A compositora finlandesa Kaija Saariaho morreu esta sexta-feira, aos 70 anos, em sua casa, em Paris, anunciou a família, em comunicado. “Estamos devastados em anunciar que Kaija Saariaho morreu hoje de manhã, pacificamente na sua casa, em Paris”, lê-se num comunicado hoje divulgado, assinado pelo marido, a filha e o filho da compositora.
A família acrescentou que Saariaho foi diagnosticada em fevereiro de 2021 com um glioblastoma multiforme, um tumor cerebral agressivo, que, apesar de letal, não afetou as suas capacidades cognitivas. No comunicado, a família relata que a compositora manteve a doença em privado, a conselho do seu médico, de modo a poder centrar-se no seu trabalho.
Saariaho, no entanto, fez questão de que o seu estado fosse “tornado público agora”, de modo a alertar para a importância da deteção precoce de tumores cerebrais, e para as dificuldades diárias com que se deparou durante os dois últimos anos: os obstáculos como utilizadora de uma cadeira de rodas, incluindo em espaços culturais, e as insuficientes medidas de proteção em locais públicos, que colocam em risco pacientes de imunidade reduzida.
Saariaho, segundo a família, esperava igualmente que “os protocolos de tratamentos experimentais” a que se sujeitou, no Hospital Pitié-Salpêtrière, em Paris, possam vir a contribuir, “mesmo que em pequena escala”, para o avanço da investigação sobre “condições como a sua”.
“Durante a sua doença, Kaija Saariaho teve a felicidade […] de estar envolvida em muitas apresentações da sua música, e na estreia dos seus mais recentes trabalhos: as ‘Saarikoski Songs’, a peça de música de câmara ‘Semafor’, a obra orquestral ‘Vista’, o madrigal ‘Reconnaissance’, a recriação da sua primeira música de cena, ‘Study for life’, e a sua aclamada e última ópera, ‘Innocence’”.
Os últimos meses da vida de Kaija Saariaho, indica a família, foram dedicados à conclusão do seu Concerto para Trompete, “Hush”, que será estreado no próximo dia 24 de agosto, em Helsínquia, com Verneri Pohjola, como solista, e a Orquestra Sinfónica da Rádio Finlandesa, dirigida pela maestrina Susanna Mälkki.
Nascida em Helsínquia, em 1952, Kaija Saariaho compôs para diferentes formações, de pequenos ensembles a orquestra, contando ainda com ópera, música para teatro, dança e música eletroacústica.

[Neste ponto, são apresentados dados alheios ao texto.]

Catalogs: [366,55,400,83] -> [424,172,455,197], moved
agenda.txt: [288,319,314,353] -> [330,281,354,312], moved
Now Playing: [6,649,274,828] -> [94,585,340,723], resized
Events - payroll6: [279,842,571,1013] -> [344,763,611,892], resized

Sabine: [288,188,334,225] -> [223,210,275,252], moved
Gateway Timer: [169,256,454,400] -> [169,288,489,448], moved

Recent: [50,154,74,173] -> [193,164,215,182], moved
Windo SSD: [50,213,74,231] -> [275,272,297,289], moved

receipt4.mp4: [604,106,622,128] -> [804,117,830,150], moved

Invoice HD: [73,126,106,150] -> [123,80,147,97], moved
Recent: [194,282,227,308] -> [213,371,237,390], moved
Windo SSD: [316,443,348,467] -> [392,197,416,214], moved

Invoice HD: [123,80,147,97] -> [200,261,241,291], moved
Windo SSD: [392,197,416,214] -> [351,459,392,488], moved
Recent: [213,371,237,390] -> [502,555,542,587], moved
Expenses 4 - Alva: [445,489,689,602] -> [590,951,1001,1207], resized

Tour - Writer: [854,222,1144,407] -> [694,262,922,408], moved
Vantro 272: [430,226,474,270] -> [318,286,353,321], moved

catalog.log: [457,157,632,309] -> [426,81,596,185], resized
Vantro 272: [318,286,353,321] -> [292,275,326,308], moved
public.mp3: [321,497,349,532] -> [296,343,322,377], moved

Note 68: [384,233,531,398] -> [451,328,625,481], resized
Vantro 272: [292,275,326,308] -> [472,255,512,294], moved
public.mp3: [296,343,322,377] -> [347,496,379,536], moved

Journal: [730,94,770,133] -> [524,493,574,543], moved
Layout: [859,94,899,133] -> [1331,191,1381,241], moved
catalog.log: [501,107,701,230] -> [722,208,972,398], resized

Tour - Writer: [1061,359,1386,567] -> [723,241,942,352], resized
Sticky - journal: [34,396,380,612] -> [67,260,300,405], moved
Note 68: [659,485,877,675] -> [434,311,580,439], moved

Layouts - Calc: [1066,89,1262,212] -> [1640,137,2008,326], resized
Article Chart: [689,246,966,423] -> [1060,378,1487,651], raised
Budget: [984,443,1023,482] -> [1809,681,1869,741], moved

Kaija Saariaho foi a compositora em residência na Casa da Música, no Porto, em 2010, e regressou a esta instituição em 2019, para fazer a estreia portuguesa da sua obra “Ciel d’hiver”, integrada na programação “Música no Feminino”.
Nesse ano, numa sondagem realizada pela BBC Music, entre 174 compositores, Saariaho foi eleita como a “melhor compositora viva”, tendo em conta critérios de originalidade e de impacto da obra.
“Lichtbogen”, “Graal théâtre”, “Laconisme de l’aile”, “L’aile du songe” são algumas das suas peças presentes no repertório de diversas orquestras portuguesas, como a Gulbenkian, a Metropolitana de Lisboa, o Remix Ensemble e a Orquestra Sinfónica do Porto, além do Grupo Música Nova, de Cândido Lima, que revelou a compositora ao público português.
Entre as obras de Saariaho destacam-se igualmente as óperas “Émile” e “L’Amour de loin”, ambas com libreto do escritor Amin Maalouf, e ambas apresentadas em Portugal, no âmbito da Temporada Gulbenkian Música, em Lisboa, em 2013 e 2016, e na Casa da Música, no Porto (“Émile”).
Na temporada 2014-2015, Kaija Saariaho foi mentora do compositor português Vasco Mendonça, no programa internacional Mestres Discípulos.
A gravação de “L’Amour de loin”, estreada no Festival de Salzburgo, em 2000, pela Orquestra Sinfónica Alemã de Berlim, sob a direção de Kent Nagano, foi distinguida com o Prémio Grammy, em 2011.
Em 2021, venceu o Leão de Ouro de carreira da 65.ª edição do Festival Internacional de Música Contemporânea, da Bienal de Veneza, “pelo extraordinário nível técnico e expressivo que alcançou nas partituras para coros”.
Na altura, a Bienal de Veneza destacou que Kaija Saariaho é reconhecida não só pelo trabalho artístico original para voz, mas em particular pela composição “Oltra Mar”, de 1999, “uma obra-prima absoluta” para coro e orquestra, “harmonicamente complexa, mas de composição clara”, influenciada pelo impressionismo. “A música ousada, sensível e exploratória que criou, sobreviverá a todos nós”, conclui a família de Kaija Saariaho.